Daniel ficou me observando durante muito tempo. Eu vi no olhar dele que ele estava pensando o quão despreparada e desequilibrada eu era. Talvez ele estaria pensando em me executar, pois eu vi ele mexendo em algo na sua cintura, enrolado em uma atadura negra. Era a primeira vez que eu via aquela espada ali, amarrada num cinto, dependurada no corpo dele.

- Você não precisa de ninguém para viver.

- Você acabou de falar que quando a árvore é arrancada, ficamos com um vazio – eu disse, sem deixar de, antes, checar se havia alguém observando nossa conversa. A enfermeira estava no telefone com meu pai agora: era a praxe da escola ligar para ambos caso os pais do aluno fossem divorciados.

- Com o tempo, você aprende a conviver com o vazio. Essa é a segunda opção. Você sempre se acostuma com o que tem. Mesmo que você perca algo que parecia promissor e maravilhoso, com o tempo você passa a achar que seu novo status quo é o suficiente. E agora? Você vai aceitar as coisas que têm em mãos e seguirá em frente ou vai ficar parada sofrendo diante do buraco da árvore arrancada?

- E se eu... – ele me interrompeu.

- Desistir não é uma opção.

Aquilo fora profundo para mim. Meu coração agora tinha mesmo parado, ou foi o que eu senti.

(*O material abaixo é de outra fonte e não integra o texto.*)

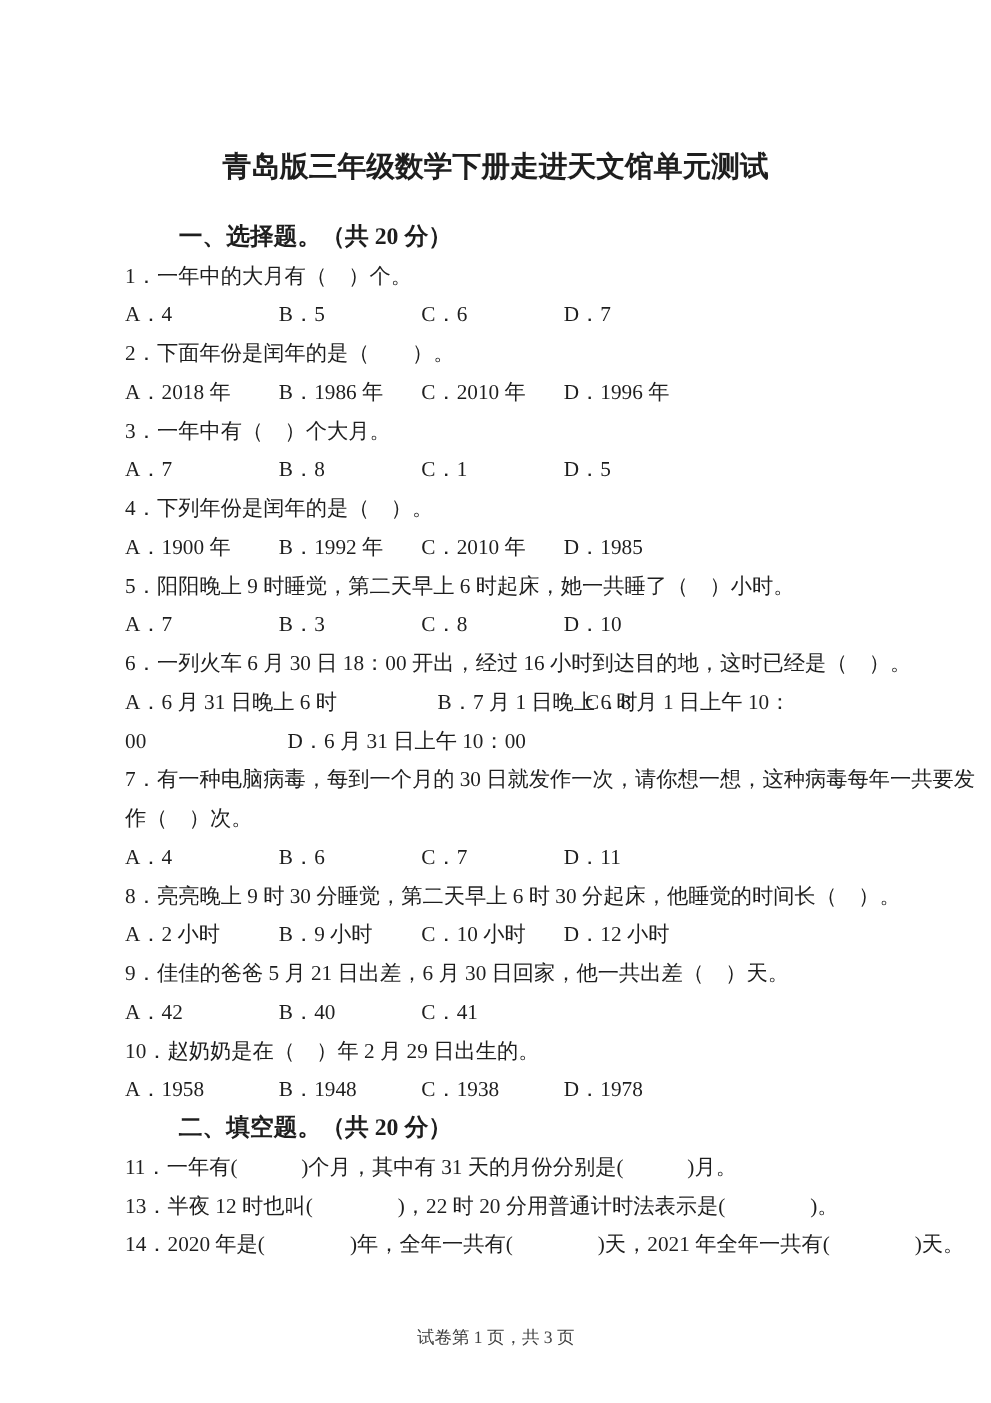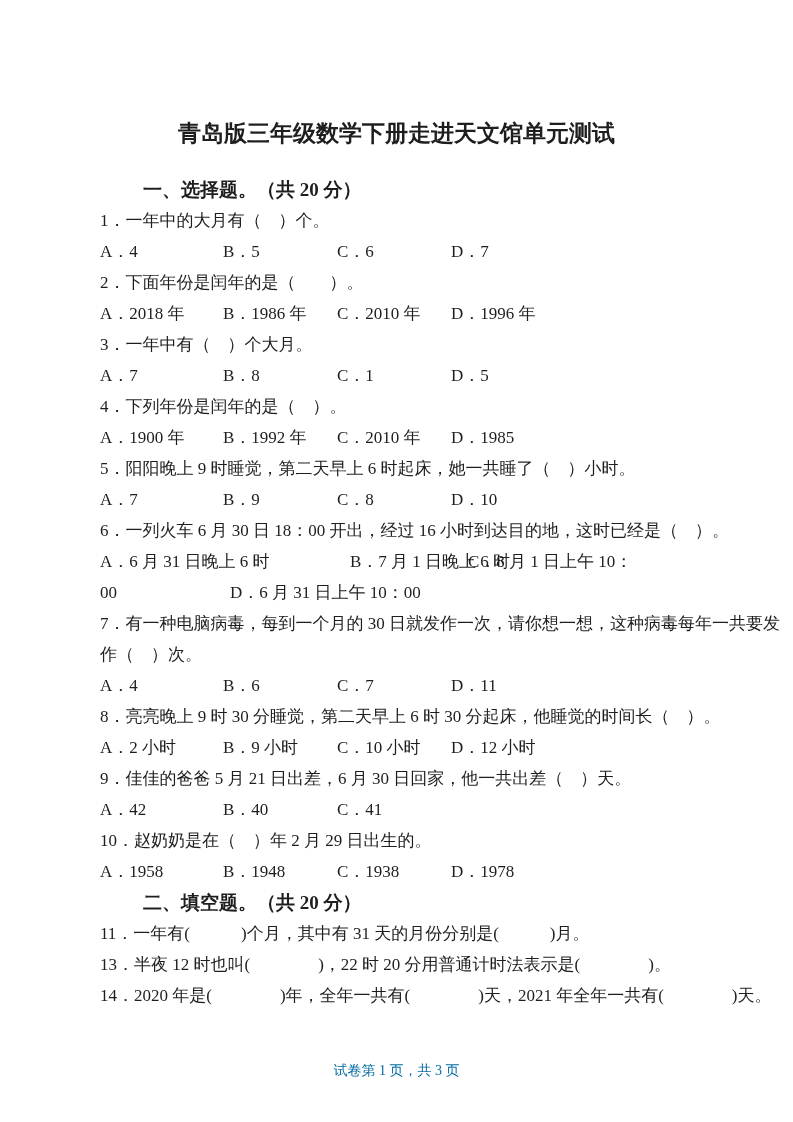--- a/index.html
+++ b/index.html
@@ -73,7 +73,7 @@
     <div class="line">5．阳阳晚上 9 时睡觉，第二天早上 6 时起床，她一共睡了（　）小时。</div>
     <div class="line opts">
       <span>A．7</span>
-      <span>B．9</span>
+      <span>B．3</span>
       <span>C．8</span>
       <span>D．10</span>
     </div>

Eu só conseguia odiar o anjo Daniel cada vez mais a cada segundo que passava, mas ele era alguém verdadeiro que eu tinha ao meu lado. Mais transparente e autêntico do que ele, impossível.

- Você só fala coisas para me perturbar.

- Alguma coisa tem que fazer você mover essa bunda enorme daí.

- O que disse!? – gritei.

- Um minuto – ouvi a enfermeira no telefone, ela direcionou-se a mim, gritando em resposta – Nada! Estou no telefone! Oi, ah, sim. Bom, eu precisava do pedido para amanhã à tarde...

Daniel contorcia-se de rir.

- Eu disse que alguém tem que fazer os seres humanos saírem do lugar. Terem vontade de fazer alguma coisa. Por isso vocês são inquietos.

- É, existem muitos “Daniéis” por aí pra trazer adversidade.

Rimos. Então, minha mãe chegou e foi me abraçando como uma louca. Depois disso, seguiu-se uma seção de exames e horas a fio num hospital. Descobriram que minha pressão estava apenas baixa por ter comido mal no café da manhã e uma leve crise de ansiedade, além do cansaço do stress causado pelo dia anterior e o sono. Novamente, a dor nas costas foi examinada, e nenhum resultado mostrou alguma coisa. Fiquei pensando porque minhas asas não apareciam no raio-x. Claro, o raio-x não é da minha cabeça, pois é lá que minhas asas moram: na minha imaginação.